If you have been despairing about Life on Earth, the state of humanity, a future for your children, then check out “Drawdown – The most comprehensive plan ever proposed to reverse global warming”.  It will help to reestablish your faith in our capacity and potential to jump up a rung or two on the evolutionary ladder.  By this I mean create a world in which the vast majority of humans and our planetary kin can live in dignity, respect and a state of wellbeing, ironically through the process of reversing global warming.  

 Starting in 2013 Paul Hawken brought together a coalition of 70 (by the time the book was published) researchers and scientists from 22 countries to reap the collective wisdom of humanity in regard to reversing global warming.  As Hawken writes, “Engaged citizens the world over are doing something extraordinary”.

"Drawdown” is a kind of map or plan with over 100 solutions for carbon sequestration under the broader headings of Energy, Food, Women and Girls, Buildings and Cities, Land Use, Transport, Materials and Coming Attractions. 

They are solutions already in use on a small or large scale somewhere in the world or in a research and development phase.   Some of the solutions require us to implement specific technologies but much of it asks us to look at and reinvent our habits and lifestyles.  As Tom Seyer, founder and president of Next Gen Climate writes in the forward, “Now we must organize our coalition and govern our most selfish instincts.”

It wouldn’t be possible to touch on all the solutions in a short blog but what stands out to me is how often the changes required are transformative at personal, local and global levels and also move us towards a more equitable and compassionate world.

Food plays an important part of these solutions by being the sector that will contribute the most in the reduction of greenhouse gas emissions if these are implemented.  For example,

In 2015, an estimated 38% of food waste was composted in the United Sates; 57% was composted in the European Union.  If all lower-income countries reached the U.S. rate and all higher-income countries achieved the E.U. rate, composting could avoid methane emissions from landfills equivalent to 2.3 gigatons of carbon dioxide by 2050. 
— Drawdown, Food Composting Chapter

 And that is excluding all additional gains from applying compost to the soil!!

If you add to livestock all other food-related emissions – from farming to deforestation to food waste – what we eat turns out to be the number one cause of global warming.
— Drawdown, Page 37

 In the excerpt of his article “Why Bother?”, Michael Pollan with great insight describes how powerful an act, growing at least some of your own food, with your own compost, made from your own food waste, is.  It not only reduces your carbon footprint but it changes your relationship to our food cycle in many ways.  We begin to change our “cheap energy mind”.  That is the mind totally hooked into the infrastructure where “the typical calorie of food energy in your diet now requires about 10 calories of fossil fuel energy to produce”.  The more we take responsibility for where our food comes from and where its waste goes the more connected, empowered and satisfied we feel. 

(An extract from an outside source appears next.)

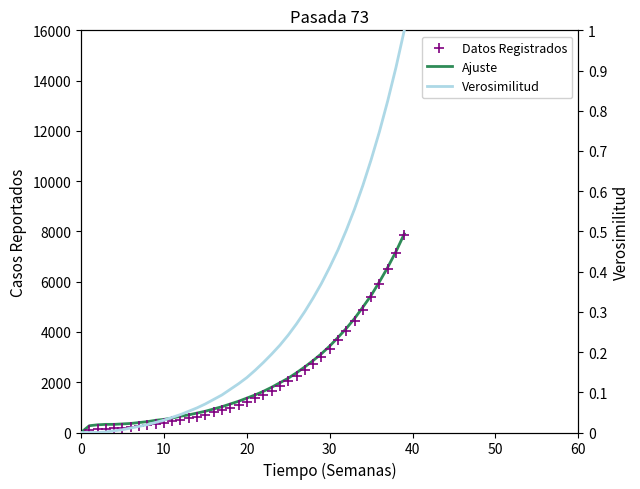

Is the value of Ajuste at 17 greater than the value of Verosimilitud at 31?

Yes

The single greatest lesson the garden teaches is that our relationship to the planet need not be zero-sum, and that as long as the sun still shines and people still can plan and plant, think and do, we can, if we bother to try, find ways to provide for ourselves without diminishing the world.
— Michael Pollan

At ZEA helping to encourage a greater understanding of our food cycle and its impacts is our particular passion. By funding composting systems to schools and communities we work to transform food waste into soil but also hope to support the educative process that will make a healthy food cycle a standard way of life.